Exercise instructions :: Word for word and without images, reproduce the listing that follows.

+++ Stored data

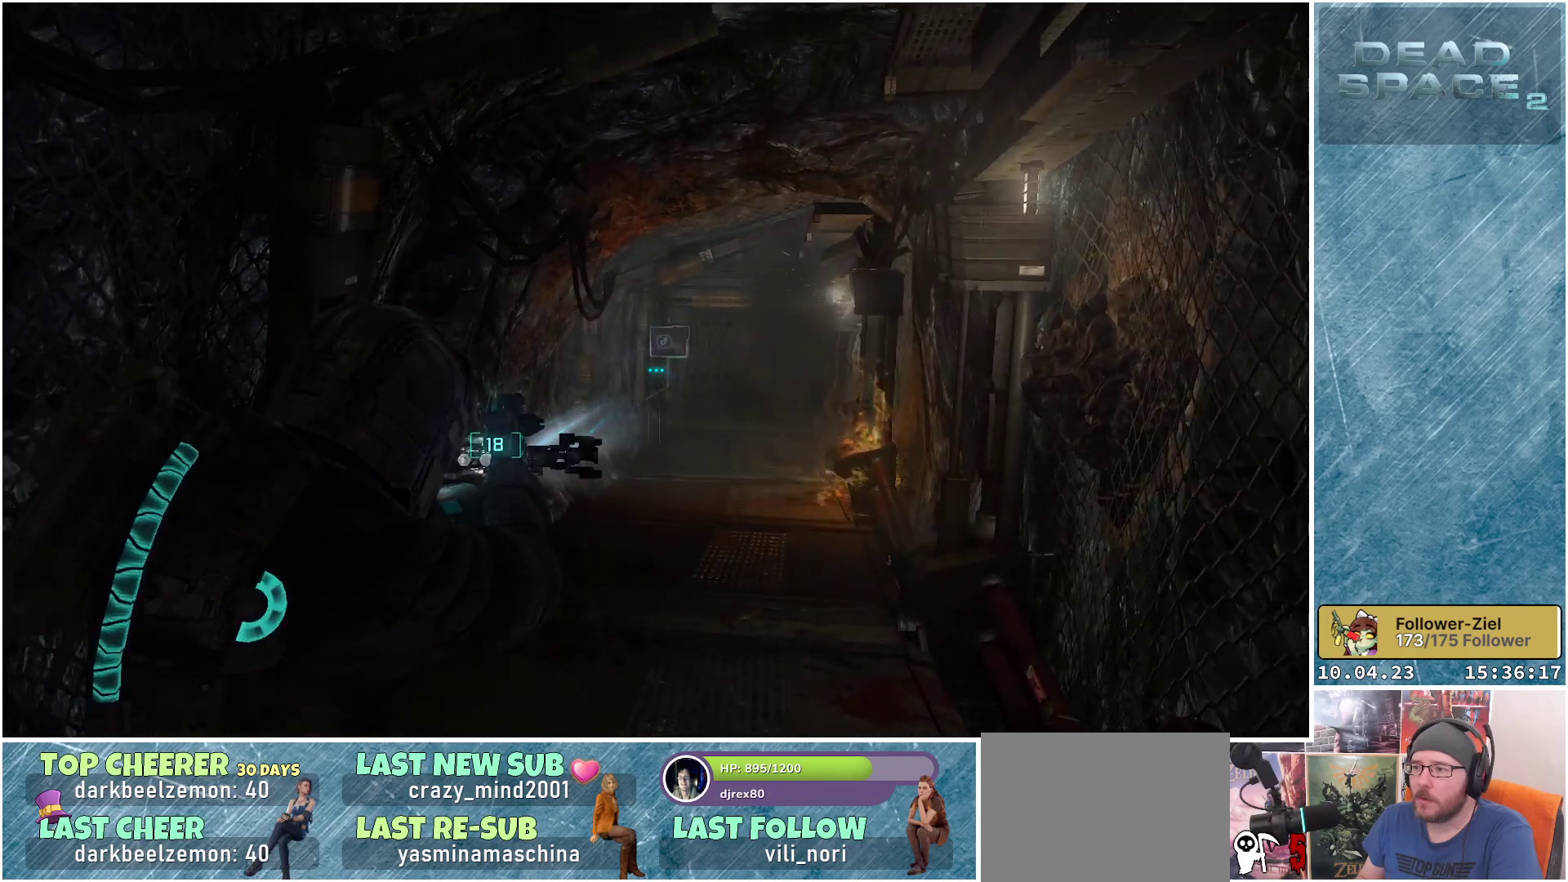
Gameplay with a controller (Xbox layout); each line is a JSON object with the inputs held at the frame after it. "events" lists button and stick changes between this image and that frame as [ms after this image, input, new state], when the widget could be followed in between.
{"buttons": ["L2"], "left_stick": "up", "right_stick": "center", "events": [[400, "left_stick", "up"]]}
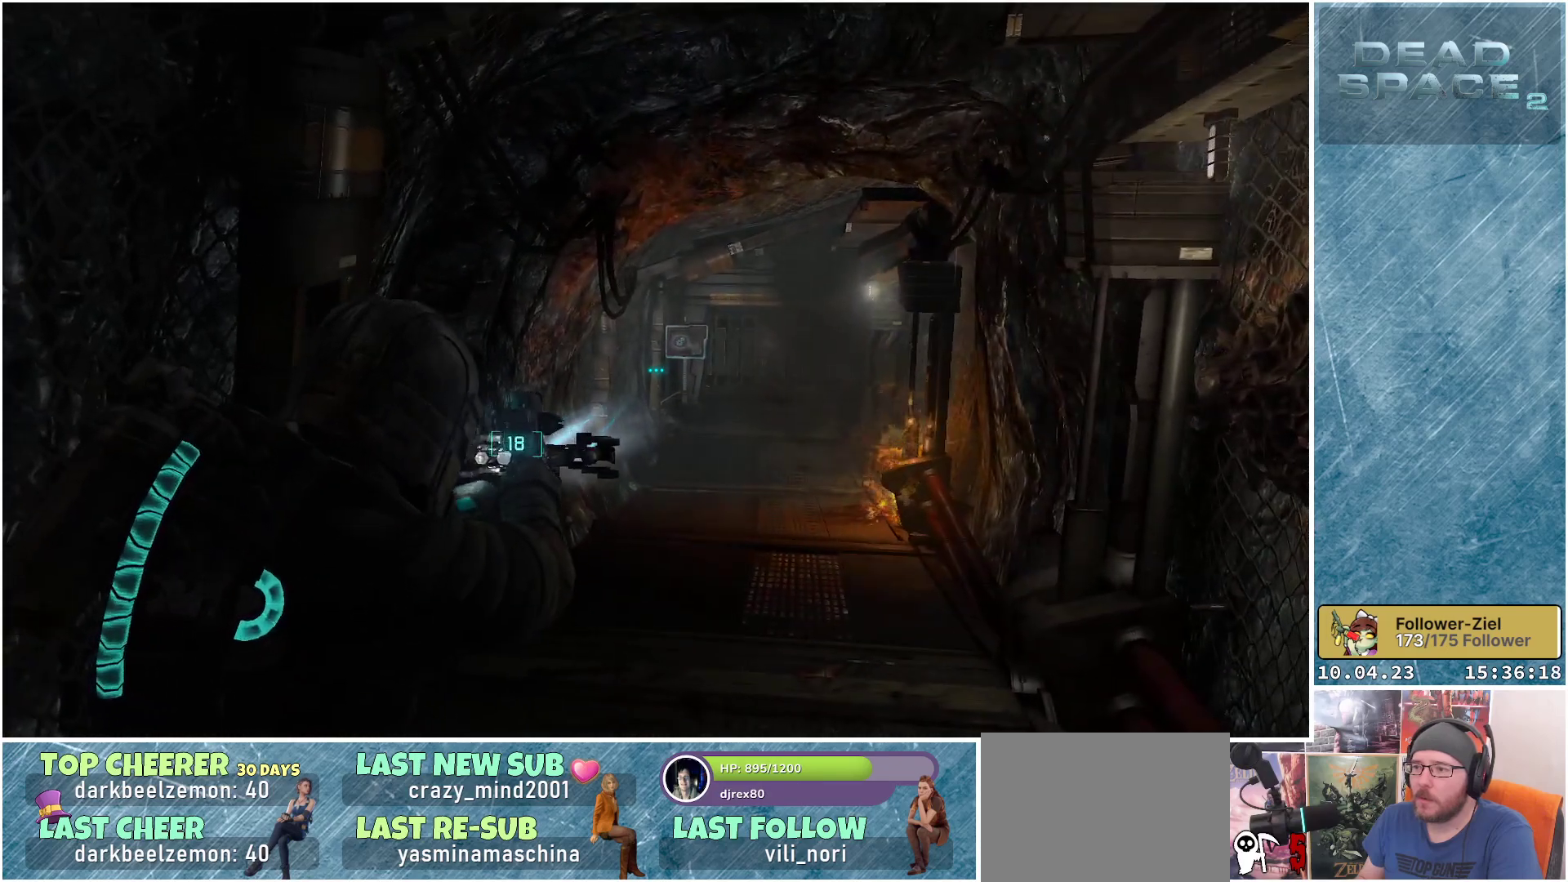
{"buttons": ["L2"], "left_stick": "up", "right_stick": "right", "events": [[483, "right_stick", "right"]]}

++++++

Result of this task ::
Gameplay with a controller (Xbox layout); each line is a JSON object with the inputs held at the frame after it. "events" lists button and stick changes between this image and that frame as [ms after this image, input, new state], when the widget could be followed in between.
{"buttons": ["L2"], "left_stick": "up", "right_stick": "center", "events": [[400, "left_stick", "up"]]}
{"buttons": ["L2"], "left_stick": "up", "right_stick": "right", "events": [[483, "right_stick", "right"]]}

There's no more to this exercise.